Means for Solving the Problems The present inventors have focused on the relationship between the higher-order structure of a polymer (resin) and biodegradability, and as a result of diligent studies, have decomposed it for biodegradation of the polymer. We have found that steric effects are involved in enzyme molecules and material structure, and as a result of detailed studies, we have given functions without compromising biodegradability, especially in composite materials of biodegradable and non-biodegradable materials. The present inventors have found a material capable of performing the above-mentioned steps and have completed the present invention.

That is, the biodegradable composite material of the present invention comprises at least a surface of a molded article made of a biodegradable polymer material.
A heterogeneous polymer compound is chemically bonded, and the microstructure on the surface of the molded product is uneven,
It is characterized in that there is a non-binding domain to which a different polymer compound is not bonded.

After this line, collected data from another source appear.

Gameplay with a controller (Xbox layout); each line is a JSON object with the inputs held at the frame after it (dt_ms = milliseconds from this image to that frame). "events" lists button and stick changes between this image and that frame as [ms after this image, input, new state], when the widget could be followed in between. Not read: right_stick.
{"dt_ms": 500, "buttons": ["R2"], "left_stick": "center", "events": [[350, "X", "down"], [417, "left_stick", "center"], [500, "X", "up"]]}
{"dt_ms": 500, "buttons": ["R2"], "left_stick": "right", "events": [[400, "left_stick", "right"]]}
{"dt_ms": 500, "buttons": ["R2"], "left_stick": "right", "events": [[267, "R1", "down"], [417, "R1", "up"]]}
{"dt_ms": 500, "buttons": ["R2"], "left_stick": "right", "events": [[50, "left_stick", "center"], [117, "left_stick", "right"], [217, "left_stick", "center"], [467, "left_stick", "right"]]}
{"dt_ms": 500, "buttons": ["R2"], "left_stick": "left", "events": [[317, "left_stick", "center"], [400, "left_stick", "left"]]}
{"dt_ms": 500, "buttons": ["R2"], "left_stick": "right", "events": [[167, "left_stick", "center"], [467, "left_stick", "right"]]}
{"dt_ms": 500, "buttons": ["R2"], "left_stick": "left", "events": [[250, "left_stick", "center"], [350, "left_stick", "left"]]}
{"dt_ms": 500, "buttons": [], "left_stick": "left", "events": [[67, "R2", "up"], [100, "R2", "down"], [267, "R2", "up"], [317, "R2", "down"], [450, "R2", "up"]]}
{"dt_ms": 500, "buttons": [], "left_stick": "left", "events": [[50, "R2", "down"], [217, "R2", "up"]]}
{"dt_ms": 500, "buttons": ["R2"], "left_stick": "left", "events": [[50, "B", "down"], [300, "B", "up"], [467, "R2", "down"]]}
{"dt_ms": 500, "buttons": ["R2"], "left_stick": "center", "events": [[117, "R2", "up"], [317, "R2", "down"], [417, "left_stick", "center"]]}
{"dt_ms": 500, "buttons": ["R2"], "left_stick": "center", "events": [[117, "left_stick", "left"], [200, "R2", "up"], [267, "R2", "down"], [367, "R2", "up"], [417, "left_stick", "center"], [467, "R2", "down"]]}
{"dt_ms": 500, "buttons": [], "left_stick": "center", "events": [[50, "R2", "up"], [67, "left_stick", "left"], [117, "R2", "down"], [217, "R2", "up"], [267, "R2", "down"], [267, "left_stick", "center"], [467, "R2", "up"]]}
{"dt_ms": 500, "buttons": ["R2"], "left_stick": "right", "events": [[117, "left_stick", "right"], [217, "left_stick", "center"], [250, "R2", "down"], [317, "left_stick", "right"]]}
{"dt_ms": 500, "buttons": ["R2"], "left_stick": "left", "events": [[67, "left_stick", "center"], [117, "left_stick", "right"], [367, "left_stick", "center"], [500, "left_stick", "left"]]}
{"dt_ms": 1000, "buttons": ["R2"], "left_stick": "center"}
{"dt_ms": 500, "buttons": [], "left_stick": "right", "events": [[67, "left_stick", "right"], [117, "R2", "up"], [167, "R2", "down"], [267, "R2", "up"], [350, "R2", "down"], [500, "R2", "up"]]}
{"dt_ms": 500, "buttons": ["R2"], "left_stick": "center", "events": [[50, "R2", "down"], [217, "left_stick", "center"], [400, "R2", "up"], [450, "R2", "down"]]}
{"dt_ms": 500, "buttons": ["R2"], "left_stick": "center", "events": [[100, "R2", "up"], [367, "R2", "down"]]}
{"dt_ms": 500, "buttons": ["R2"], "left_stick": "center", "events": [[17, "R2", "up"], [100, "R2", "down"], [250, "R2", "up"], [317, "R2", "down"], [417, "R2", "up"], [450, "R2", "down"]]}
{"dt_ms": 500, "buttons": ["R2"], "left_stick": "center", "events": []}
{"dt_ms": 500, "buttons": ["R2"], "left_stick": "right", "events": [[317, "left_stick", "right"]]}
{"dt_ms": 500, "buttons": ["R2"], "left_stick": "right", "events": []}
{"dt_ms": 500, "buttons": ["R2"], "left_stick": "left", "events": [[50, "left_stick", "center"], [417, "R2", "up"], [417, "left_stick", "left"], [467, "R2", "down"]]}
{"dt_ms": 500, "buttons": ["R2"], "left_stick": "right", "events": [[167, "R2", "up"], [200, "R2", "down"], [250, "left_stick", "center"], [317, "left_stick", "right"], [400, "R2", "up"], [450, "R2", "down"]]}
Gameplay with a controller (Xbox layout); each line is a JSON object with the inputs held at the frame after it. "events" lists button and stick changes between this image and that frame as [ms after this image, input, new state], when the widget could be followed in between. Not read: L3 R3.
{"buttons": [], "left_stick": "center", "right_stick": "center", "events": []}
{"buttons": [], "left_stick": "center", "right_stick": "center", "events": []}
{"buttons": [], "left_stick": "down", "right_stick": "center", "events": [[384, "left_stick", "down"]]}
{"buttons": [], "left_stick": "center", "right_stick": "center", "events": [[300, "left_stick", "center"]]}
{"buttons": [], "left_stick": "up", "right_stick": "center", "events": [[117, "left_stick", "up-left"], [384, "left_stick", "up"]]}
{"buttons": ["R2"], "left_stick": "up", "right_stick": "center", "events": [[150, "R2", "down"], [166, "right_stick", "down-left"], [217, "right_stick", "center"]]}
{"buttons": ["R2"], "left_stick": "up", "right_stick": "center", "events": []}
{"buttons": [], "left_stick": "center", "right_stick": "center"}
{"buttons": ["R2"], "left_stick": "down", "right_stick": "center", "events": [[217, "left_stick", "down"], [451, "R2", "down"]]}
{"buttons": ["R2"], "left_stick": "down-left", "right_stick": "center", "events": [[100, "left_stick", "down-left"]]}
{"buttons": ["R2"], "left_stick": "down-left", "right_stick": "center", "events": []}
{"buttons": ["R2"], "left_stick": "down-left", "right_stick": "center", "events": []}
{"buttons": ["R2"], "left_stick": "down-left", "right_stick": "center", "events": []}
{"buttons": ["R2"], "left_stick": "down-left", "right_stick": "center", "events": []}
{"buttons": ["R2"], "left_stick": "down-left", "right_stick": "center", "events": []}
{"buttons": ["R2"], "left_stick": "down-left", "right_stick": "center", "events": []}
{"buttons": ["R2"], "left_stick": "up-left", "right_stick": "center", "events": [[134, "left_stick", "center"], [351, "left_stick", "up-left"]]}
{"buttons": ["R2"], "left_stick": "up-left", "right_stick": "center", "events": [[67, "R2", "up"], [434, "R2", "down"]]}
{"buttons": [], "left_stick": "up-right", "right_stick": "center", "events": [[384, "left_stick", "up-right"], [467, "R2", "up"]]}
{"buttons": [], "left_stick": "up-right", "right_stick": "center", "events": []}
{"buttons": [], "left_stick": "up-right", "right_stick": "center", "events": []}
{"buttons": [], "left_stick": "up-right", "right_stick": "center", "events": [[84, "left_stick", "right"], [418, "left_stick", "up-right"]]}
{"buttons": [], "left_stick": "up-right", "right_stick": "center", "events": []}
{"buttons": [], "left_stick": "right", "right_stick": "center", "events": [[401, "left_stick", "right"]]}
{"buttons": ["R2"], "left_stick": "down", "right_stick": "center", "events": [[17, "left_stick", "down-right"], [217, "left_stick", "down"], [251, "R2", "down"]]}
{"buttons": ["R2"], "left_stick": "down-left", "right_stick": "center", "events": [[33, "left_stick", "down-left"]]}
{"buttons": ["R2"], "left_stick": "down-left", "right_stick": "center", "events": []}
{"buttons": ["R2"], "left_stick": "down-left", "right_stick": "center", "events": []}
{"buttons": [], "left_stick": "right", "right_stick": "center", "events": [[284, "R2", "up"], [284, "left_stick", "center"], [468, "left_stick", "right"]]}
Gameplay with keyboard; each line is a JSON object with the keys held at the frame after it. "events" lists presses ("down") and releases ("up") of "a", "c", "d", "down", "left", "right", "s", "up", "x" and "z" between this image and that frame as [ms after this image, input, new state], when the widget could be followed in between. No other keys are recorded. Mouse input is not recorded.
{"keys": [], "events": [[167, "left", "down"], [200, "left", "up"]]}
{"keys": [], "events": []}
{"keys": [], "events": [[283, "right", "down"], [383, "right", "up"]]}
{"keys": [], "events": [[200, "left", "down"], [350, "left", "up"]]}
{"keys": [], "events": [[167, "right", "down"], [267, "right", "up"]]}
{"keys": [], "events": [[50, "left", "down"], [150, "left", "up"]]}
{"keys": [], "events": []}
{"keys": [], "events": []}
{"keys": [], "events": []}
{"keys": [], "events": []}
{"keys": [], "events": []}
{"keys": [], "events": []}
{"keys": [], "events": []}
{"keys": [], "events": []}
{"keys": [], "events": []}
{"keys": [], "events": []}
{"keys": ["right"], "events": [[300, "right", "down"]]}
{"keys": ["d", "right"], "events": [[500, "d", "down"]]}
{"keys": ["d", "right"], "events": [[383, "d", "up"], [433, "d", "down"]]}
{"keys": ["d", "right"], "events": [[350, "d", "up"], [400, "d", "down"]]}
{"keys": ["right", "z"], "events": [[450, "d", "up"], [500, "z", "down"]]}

In the present invention, as the biodegradable polymer material, those selected from polysaccharide compounds, polypeptide compounds, polyvinyl alcohol compounds, polyester compounds and mixtures thereof are preferably used. Further, the heterogeneous polymer compound bonded to the surface of the molded product is preferably a non-biodegradable polymer compound. In addition, the different polymer compound is preferably a compound obtained by chemically bonding a polymerizable monomer to the surface of a molded product by graft polymerization.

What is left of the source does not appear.